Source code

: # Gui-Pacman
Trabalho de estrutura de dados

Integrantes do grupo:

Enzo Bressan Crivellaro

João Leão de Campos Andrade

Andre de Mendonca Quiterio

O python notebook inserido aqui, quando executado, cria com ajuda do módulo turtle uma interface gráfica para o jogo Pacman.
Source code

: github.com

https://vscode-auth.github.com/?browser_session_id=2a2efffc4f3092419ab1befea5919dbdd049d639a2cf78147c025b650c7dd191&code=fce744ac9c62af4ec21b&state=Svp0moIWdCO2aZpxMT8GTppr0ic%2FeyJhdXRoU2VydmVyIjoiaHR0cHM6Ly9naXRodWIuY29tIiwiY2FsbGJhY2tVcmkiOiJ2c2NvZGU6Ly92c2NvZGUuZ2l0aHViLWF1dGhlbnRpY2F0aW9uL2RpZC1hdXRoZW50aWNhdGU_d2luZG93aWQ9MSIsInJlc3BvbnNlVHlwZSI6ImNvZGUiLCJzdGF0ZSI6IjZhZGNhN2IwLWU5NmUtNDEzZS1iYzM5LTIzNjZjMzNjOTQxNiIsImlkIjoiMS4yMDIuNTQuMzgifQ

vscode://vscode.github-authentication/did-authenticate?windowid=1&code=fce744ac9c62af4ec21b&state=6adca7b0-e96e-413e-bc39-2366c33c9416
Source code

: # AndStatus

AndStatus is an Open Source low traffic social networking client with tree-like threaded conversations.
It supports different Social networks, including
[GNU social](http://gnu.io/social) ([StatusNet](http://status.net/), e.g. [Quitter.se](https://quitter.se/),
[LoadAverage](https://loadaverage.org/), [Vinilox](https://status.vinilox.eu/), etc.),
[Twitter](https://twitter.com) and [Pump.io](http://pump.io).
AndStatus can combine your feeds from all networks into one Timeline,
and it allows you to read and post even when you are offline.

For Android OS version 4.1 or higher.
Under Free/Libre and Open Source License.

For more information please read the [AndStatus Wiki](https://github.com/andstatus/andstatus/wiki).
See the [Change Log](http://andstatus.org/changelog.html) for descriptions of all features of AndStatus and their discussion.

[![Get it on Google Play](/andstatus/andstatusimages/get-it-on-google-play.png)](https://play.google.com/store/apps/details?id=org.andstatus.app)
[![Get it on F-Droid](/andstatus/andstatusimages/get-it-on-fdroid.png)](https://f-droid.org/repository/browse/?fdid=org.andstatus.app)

**********

> [ACTIVITY]: Output every entry exactly as it appears.

> [OUTPUT OF THE EXERCISE]:
Source code

: # Gui-Pacman
Trabalho de estrutura de dados

Integrantes do grupo:

Enzo Bressan Crivellaro

João Leão de Campos Andrade

Andre de Mendonca Quiterio

O python notebook inserido aqui, quando executado, cria com ajuda do módulo turtle uma interface gráfica para o jogo Pacman.
Source code

: github.com

https://vscode-auth.github.com/?browser_session_id=2a2efffc4f3092419ab1befea5919dbdd049d639a2cf78147c025b650c7dd191&code=fce744ac9c62af4ec21b&state=Svp0moIWdCO2aZpxMT8GTppr0ic%2FeyJhdXRoU2VydmVyIjoiaHR0cHM6Ly9naXRodWIuY29tIiwiY2FsbGJhY2tVcmkiOiJ2c2NvZGU6Ly92c2NvZGUuZ2l0aHViLWF1dGhlbnRpY2F0aW9uL2RpZC1hdXRoZW50aWNhdGU_d2luZG93aWQ9MSIsInJlc3BvbnNlVHlwZSI6ImNvZGUiLCJzdGF0ZSI6IjZhZGNhN2IwLWU5NmUtNDEzZS1iYzM5LTIzNjZjMzNjOTQxNiIsImlkIjoiMS4yMDIuNTQuMzgifQ

vscode://vscode.github-authentication/did-authenticate?windowid=1&code=fce744ac9c62af4ec21b&state=6adca7b0-e96e-413e-bc39-2366c33c9416
Source code

: # AndStatus

AndStatus is an Open Source low traffic social networking client with tree-like threaded conversations.
It supports different Social networks, including
[GNU social](http://gnu.io/social) ([StatusNet](http://status.net/), e.g. [Quitter.se](https://quitter.se/),
[LoadAverage](https://loadaverage.org/), [Vinilox](https://status.vinilox.eu/), etc.),
[Twitter](https://twitter.com) and [Pump.io](http://pump.io).
AndStatus can combine your feeds from all networks into one Timeline,
and it allows you to read and post even when you are offline.

For Android OS version 4.1 or higher.
Under Free/Libre and Open Source License.

For more information please read the [AndStatus Wiki](https://github.com/andstatus/andstatus/wiki).
See the [Change Log](http://andstatus.org/changelog.html) for descriptions of all features of AndStatus and their discussion.

[![Get it on Google Play](/andstatus/andstatusimages/get-it-on-google-play.png)](https://play.google.com/store/apps/details?id=org.andstatus.app)
[![Get it on F-Droid](/andstatus/andstatusimages/get-it-on-fdroid.png)](https://f-droid.org/repository/browse/?fdid=org.andstatus.app)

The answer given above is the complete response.